As of this writing (2022), the later model Revox decks (B77 and later) can still be used without a full recapping (but the Rifa motor caps need to be changed). I do however recommend a full recap of any Revox for long term reliability.
The pro division of Revox, the Studer brand, has several models of decks (the A810 and A807) that run very hot internally, causing premature failure of capacitors. Considering that many of these decks were on 24/7 in studios and radio stations, they need a full recapping at this point. I recapped a Studer A80 24 track machine in 2020, and it took about 100 hours for the full service, and around 500 capacitors to make the deck reliable. Not a weekend job, to be sure!
Technics made a really nice series of decks, starting with the 1500 model. Even the earlier Technics decks, made under the Panasonic name (Panasonic is the parent company of Technics) were no slouches as to performance, and work well with great specs. The problem is, Technics used Panasonic capacitors throughout all of their decks (and turntables, and stereos, etc), and these caps (usually light purple, or dark blue in color) are known to leak. Worse yet, the electrolyte comes out of the bottom of the capacitors, seeps through their mounting hole, and then starts attacking the copper foil on the bottom side of the board. See below for the damaged PC board traces on a Technics 1500 series I recapped recently. When that electrolyte mixes with the solder, it discolors, and becomes almost impossible to remove. The solution is to add a jumper wire from the damaged PC board trace over to the next intact solder pad. Then clean the PC board area with isopropyl alcohol to try and get rid of as much electrolyte as possible. It works, but It’s an ugly repair.

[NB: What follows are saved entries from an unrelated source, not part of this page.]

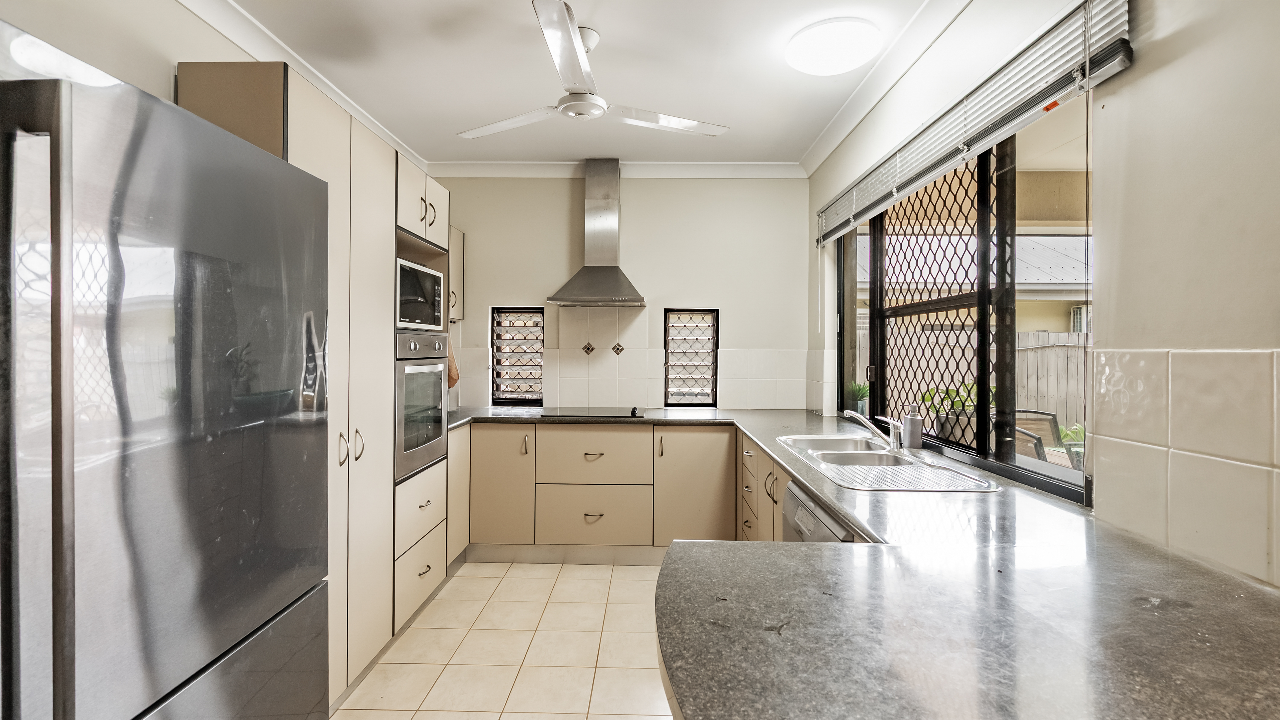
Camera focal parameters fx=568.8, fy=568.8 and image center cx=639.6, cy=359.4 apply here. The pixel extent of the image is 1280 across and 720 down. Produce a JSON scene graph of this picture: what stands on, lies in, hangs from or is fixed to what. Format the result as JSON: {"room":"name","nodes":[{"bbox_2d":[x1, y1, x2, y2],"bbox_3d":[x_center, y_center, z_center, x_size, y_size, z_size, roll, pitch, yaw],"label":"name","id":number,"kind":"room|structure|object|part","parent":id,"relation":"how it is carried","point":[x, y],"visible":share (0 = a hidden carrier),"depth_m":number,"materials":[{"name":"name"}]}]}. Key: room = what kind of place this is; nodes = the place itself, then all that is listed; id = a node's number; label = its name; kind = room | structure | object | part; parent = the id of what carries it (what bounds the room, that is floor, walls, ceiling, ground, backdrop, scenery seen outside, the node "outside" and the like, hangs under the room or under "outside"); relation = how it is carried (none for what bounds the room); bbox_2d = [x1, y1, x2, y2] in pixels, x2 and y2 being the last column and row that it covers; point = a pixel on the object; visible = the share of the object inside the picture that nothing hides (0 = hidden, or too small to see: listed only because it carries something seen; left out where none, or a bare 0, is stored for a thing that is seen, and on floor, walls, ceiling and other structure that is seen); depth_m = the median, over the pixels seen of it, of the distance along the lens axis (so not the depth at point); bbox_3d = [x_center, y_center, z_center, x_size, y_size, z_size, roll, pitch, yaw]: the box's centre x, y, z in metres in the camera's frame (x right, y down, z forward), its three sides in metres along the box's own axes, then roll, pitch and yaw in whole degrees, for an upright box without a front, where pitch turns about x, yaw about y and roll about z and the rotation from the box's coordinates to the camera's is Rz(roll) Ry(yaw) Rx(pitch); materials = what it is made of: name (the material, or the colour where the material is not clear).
{"room":"kitchen","nodes":[
{"label":"kitchen","id":0,"kind":"room"},
{"bbox_2d":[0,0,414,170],"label":"left wall","id":1,"kind":"structure","parent":0,"point":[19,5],"depth_m":1.80,"materials":[{"name":"white paint"}]},
{"bbox_2d":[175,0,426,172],"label":"left crown molding","id":2,"kind":"structure","parent":1,"relation":"attached to","point":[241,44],"depth_m":2.37,"materials":[{"name":"white paint"}]},
{"bbox_2d":[332,559,674,719],"bbox_3d":[-0.195,1.329,1.117,2.909,0.099,6.139,0,1,1],"label":"floor","id":3,"kind":"structure","parent":0,"point":[410,629],"depth_m":2.46,"materials":[{"name":"beige tile"}]},
{"bbox_2d":[0,27,333,719],"bbox_3d":[-1.186,0.406,1.042,0.847,1.748,0.855,0,1,1],"label":"refrigerator","id":4,"kind":"object","parent":3,"relation":"on","point":[174,467],"visible":1,"depth_m":0.95,"materials":[{"name":"silver metal"}]},
{"bbox_3d":[-0.827,0.175,0.772,0.107,0.980,0.059,0,1,1],"label":"refrigerator handle","id":5,"kind":"part","parent":4,"relation":"part of","materials":[{"name":"silver metal"}]},
{"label":"freezer drawer","id":6,"kind":"part","parent":4,"relation":"part of","materials":[{"name":"silver metal"}]},
{"bbox_2d":[176,66,451,712],"bbox_3d":[-1.375,0.161,2.470,0.642,2.208,1.328,0,1,1],"label":"tall cabinet","id":7,"kind":"object","parent":3,"relation":"on","point":[311,149],"visible":0.32,"depth_m":2.26,"materials":[{"name":"beige paint"}]},
{"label":"handles","id":8,"kind":"part","parent":7,"relation":"part of","materials":[{"name":"metal"}]},
{"bbox_2d":[395,256,444,329],"bbox_3d":[-1.273,-0.315,2.868,0.424,0.321,0.519,0,1,1],"label":"microwave","id":9,"kind":"object","parent":7,"relation":"in","point":[417,316],"visible":0.44,"depth_m":2.81,"materials":[{"name":"silver metal"}]},
{"bbox_2d":[393,330,449,479],"bbox_3d":[-1.295,0.202,2.800,0.587,0.653,0.586,0,1,1],"label":"oven","id":10,"kind":"object","parent":7,"relation":"in","point":[433,403],"visible":0.42,"depth_m":2.72,"materials":[{"name":"silver metal"}]},
{"bbox_3d":[-1.079,-0.744,2.906,0.047,0.134,0.061,0,1,1],"label":"handle","id":11,"kind":"part","parent":7,"relation":"part of","materials":[{"name":"metal"}]},
{"bbox_2d":[446,344,460,388],"bbox_3d":[-1.286,0.018,3.838,0.130,0.351,0.169,0,1,1],"label":"oven mitt","id":12,"kind":"object","parent":7,"relation":"hanging from","point":[452,378],"visible":0.32,"depth_m":3.82,"materials":[{"name":"brown fabric"}]},
{"bbox_2d":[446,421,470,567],"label":"base cabinet","id":13,"kind":"object","parent":3,"relation":"on","point":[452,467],"visible":0.16,"depth_m":3.31,"materials":[{"name":"beige paint"}]},
{"bbox_2d":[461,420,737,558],"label":"base cabinet","id":14,"kind":"object","parent":3,"relation":"on","point":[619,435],"visible":0.73,"depth_m":3.39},
{"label":"cabinet door","id":15,"kind":"part","parent":14,"relation":"part of","materials":[{"name":"beige paint"}]},
{"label":"drawer pull","id":16,"kind":"part","parent":14,"relation":"part of","materials":[{"name":"metal"}]},
{"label":"drawer pull","id":17,"kind":"part","parent":14,"relation":"part of","materials":[{"name":"metal"}]},
{"bbox_3d":[0.328,0.779,3.384,0.457,0.710,0.128,0,1,1],"label":"cabinet door","id":18,"kind":"part","parent":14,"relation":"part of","materials":[{"name":"beige paint"}]},
{"bbox_2d":[445,405,1279,719],"bbox_3d":[0.113,0.392,1.866,2.028,0.042,2.999,0,1,1],"label":"countertop","id":19,"kind":"structure","parent":14,"relation":"on","point":[808,481],"depth_m":0.87,"materials":[{"name":"stone"}]},
{"bbox_2d":[531,406,653,418],"bbox_3d":[-0.295,0.329,3.696,0.684,0.039,0.488,0,1,1],"label":"cooktop","id":20,"kind":"object","parent":19,"relation":"in","point":[632,414],"visible":0.98,"depth_m":3.62,"materials":[{"name":"black glass"}]},
{"bbox_2d":[846,379,870,415],"bbox_3d":[1.314,0.231,3.388,0.166,0.240,0.168,0,1,1],"label":"potted plant","id":21,"kind":"object","parent":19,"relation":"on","point":[862,394],"visible":0.76,"depth_m":3.37,"materials":[{"name":"green plant"}]},
{"bbox_2d":[775,433,999,492],"bbox_3d":[0.876,0.450,2.167,0.512,0.166,1.020,0,1,1],"label":"sink","id":22,"kind":"object","parent":19,"relation":"in","point":[878,453],"visible":0.7,"depth_m":2.17,"materials":[{"name":"silver metal"}]},
{"bbox_2d":[843,409,905,450],"bbox_3d":[0.961,0.286,2.374,0.236,0.150,0.121,1,1,34],"label":"tap","id":23,"kind":"object","parent":22,"relation":"on","point":[864,421],"visible":1,"depth_m":2.34,"materials":[{"name":"silver metal"}]},
{"bbox_2d":[902,400,924,447],"bbox_3d":[1.135,0.266,2.366,0.073,0.207,0.071,0,1,1],"label":"soap dispenser","id":24,"kind":"object","parent":19,"relation":"on","point":[910,421],"visible":1,"depth_m":2.34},
{"bbox_2d":[737,432,789,541],"bbox_3d":[0.833,0.846,2.530,0.622,0.878,1.772,0,1,1],"label":"base cabinet","id":25,"kind":"object","parent":3,"relation":"on","point":[772,467],"visible":0.11,"depth_m":2.80,"materials":[{"name":"laminate"}]},
{"bbox_2d":[779,478,857,541],"bbox_3d":[0.718,0.794,1.715,0.513,0.767,0.559,0,1,1],"label":"dishwasher","id":26,"kind":"object","parent":3,"relation":"on","point":[790,515],"visible":0.09,"depth_m":1.74,"materials":[{"name":"metal"}]},
{"bbox_2d":[188,0,966,169],"bbox_3d":[-0.236,-1.365,1.276,2.989,0.107,5.822,0,1,1],"label":"ceiling","id":27,"kind":"structure","parent":0,"point":[612,42],"depth_m":2.61,"materials":[{"name":"white paint"}]},
{"bbox_2d":[457,0,726,140],"bbox_3d":[-0.235,-1.165,2.391,1.105,0.360,1.103,0,1,1],"label":"ceiling fan","id":28,"kind":"object","parent":27,"relation":"hanging from","point":[565,108],"visible":0.99,"depth_m":2.31,"materials":[{"name":"white metal"}]},
{"bbox_2d":[785,17,881,75],"bbox_3d":[0.798,-1.271,2.359,0.367,0.094,0.365,0,1,1],"label":"ceiling light","id":29,"kind":"object","parent":27,"relation":"attached to","point":[834,67],"visible":0.98,"depth_m":2.27,"materials":[{"name":"white plastic"}]},
{"bbox_2d":[424,174,812,410],"bbox_3d":[-0.237,-0.056,4.063,2.906,2.588,0.167,0,1,1],"label":"back wall","id":30,"kind":"structure","parent":0,"point":[728,305],"depth_m":3.97,"materials":[{"name":"white paint"}]},
{"bbox_2d":[448,226,463,322],"bbox_3d":[-1.393,-0.581,3.659,0.343,0.648,0.681,0,1,1],"label":"upper cabinet","id":31,"kind":"object","parent":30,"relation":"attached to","point":[457,248],"visible":0.18,"depth_m":3.87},
{"bbox_2d":[490,307,545,404],"bbox_3d":[-0.874,-0.021,4.106,0.376,0.699,0.091,0,1,1],"label":"louvered window","id":32,"kind":"structure","parent":30,"relation":"in","point":[500,398],"depth_m":4.09,"materials":[{"name":"clear glass"}]},
{"bbox_2d":[547,159,645,307],"bbox_3d":[-0.268,-0.842,3.753,0.617,0.969,0.501,0,1,1],"label":"range hood","id":33,"kind":"object","parent":30,"relation":"attached to","point":[607,270],"visible":0.98,"depth_m":3.77,"materials":[{"name":"silver metal"}]},
{"bbox_2d":[412,161,804,177],"bbox_3d":[-0.218,-1.307,3.893,2.562,0.093,0.142,0,1,1],"label":"back cornice","id":34,"kind":"structure","parent":30,"relation":"attached to","point":[487,165],"depth_m":3.89,"materials":[{"name":"white paint"}]},
{"bbox_2d":[459,306,820,411],"bbox_3d":[-0.128,0.013,3.996,2.246,0.734,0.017,0,1,1],"label":"tile backsplash","id":35,"kind":"structure","parent":30,"relation":"attached to","point":[725,360],"depth_m":3.98,"materials":[{"name":"white tile"}]},
{"bbox_2d":[663,308,719,405],"bbox_3d":[0.362,-0.010,4.058,0.388,0.695,0.079,0,1,1],"label":"window","id":36,"kind":"structure","parent":30,"relation":"in","point":[676,403],"depth_m":4.04,"materials":[{"name":"clear glass"}]},
{"bbox_2d":[804,0,1279,588],"bbox_3d":[1.267,-0.009,1.328,0.165,2.587,5.454,0,1,1],"label":"right wall","id":37,"kind":"structure","parent":0,"point":[1160,78],"depth_m":1.18,"materials":[{"name":"white paint"}]},
{"bbox_2d":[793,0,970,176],"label":"right crown molding","id":38,"kind":"structure","parent":37,"relation":"attached to","point":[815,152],"depth_m":2.53,"materials":[{"name":"white paint"}]},
{"bbox_2d":[836,103,1092,500],"bbox_3d":[1.275,-0.221,2.506,0.084,1.261,2.190,0,1,1],"label":"sliding window","id":39,"kind":"structure","parent":37,"relation":"in","point":[878,252],"depth_m":2.15,"materials":[{"name":"glass"}]},
{"bbox_2d":[811,0,1133,246],"bbox_3d":[1.101,-0.826,2.496,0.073,0.247,2.440,0,1,1],"label":"window blind","id":40,"kind":"object","parent":37,"relation":"attached to","point":[834,206],"visible":0.98,"depth_m":1.71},
{"bbox_2d":[1088,347,1279,585],"bbox_3d":[1.108,0.198,0.771,0.011,0.414,1.639,0,1,1],"label":"tile backsplash","id":41,"kind":"structure","parent":37,"relation":"attached to","point":[1202,355],"depth_m":1.15,"materials":[{"name":"tile"}]},
{"label":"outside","id":42,"kind":"structure","parent":0,"visible":0},
{"bbox_2d":[855,230,1091,331],"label":"neighboring house","id":43,"kind":"structure","parent":42,"point":[1026,280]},
{"label":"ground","id":44,"kind":"structure","parent":42,"visible":0},
{"bbox_2d":[919,380,977,445],"bbox_3d":[1.933,0.350,3.488,0.465,0.486,0.455,0,1,1],"label":"potted plant","id":45,"kind":"object","parent":44,"relation":"on","point":[959,403],"visible":0.46,"depth_m":3.42,"materials":[{"name":"green plant"}]},
{"bbox_2d":[856,323,1087,431],"bbox_3d":[4.775,0.434,7.570,6.002,1.756,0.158,0,1,1],"label":"wooden fence","id":46,"kind":"object","parent":44,"relation":"on","point":[1031,334],"visible":0.22,"depth_m":7.55,"materials":[{"name":"wood"}]},
{"bbox_2d":[1013,409,1065,459],"bbox_3d":[2.814,0.729,4.133,0.496,0.727,0.540,0,1,1],"label":"patio chair","id":47,"kind":"object","parent":44,"relation":"on","point":[1049,414],"visible":0.3,"depth_m":4.09,"materials":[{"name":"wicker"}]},
{"bbox_2d":[1056,422,1085,468],"bbox_3d":[3.330,0.707,4.247,0.553,0.506,0.547,0,1,1],"label":"potted plant","id":48,"kind":"object","parent":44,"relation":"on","point":[1068,437],"visible":0.4,"depth_m":4.23,"materials":[{"name":"green plant"}]}
]}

Interestingly enough, even with a bunch of leaking capacitors in the Technics 1500 series, the decks continue to work with all functions intact. ‘My deck is in great shape, it doesn’t need recapping’ is a comment I see posted online about the Technics 1500s. No, sorry, they are a time bomb waiting to happen, as the electrolyte eats away at the PC board.
As with Revoxes ,Tandberg used lots of Frako and Rifa capacitors in their electronics, and they all need a full recapping. The problem with Tandberg is, they usually have a number of other problems that are age related within the decks, so many are write-offs. Due to the lack of available parts for them (not many were sold compared to other brand names worldwide), not a lot come through my repair shop.
The Bottom Line
Replacing anywhere between 35 and 500 capacitors in a reel to reel deck is very time consuming and expensive. If you can afford the extra money to recap a deck, then by all means do it. I always give clients the option to do a recap if they so choose. If you want to keep your deck for 10+ years, then definitely do a recap. If a reel to reel is a part of your vintage stereo, and is cool to look at, and to play the occasional tape, it may not be worth it for you to recap the deck.
Recapping a deck is like rebuilding an engine in a vintage car. You can tune up a vintage car engine, and if the block and various components are in good shape, the engine will continue to run just fine. Just like a vintage car engine, a reel to reel does not necessarily require a full recapping, and as with a car, you can rebuild the engine, but if the transmission is shot, rebuilding the engine won’t fix your problem.
I keep a running tab on reel to reel decks that I see through here for servicing. If I see a recurring failure of any part in a make or model of deck, I will make note of it, and will update this document as I see regular failures happen.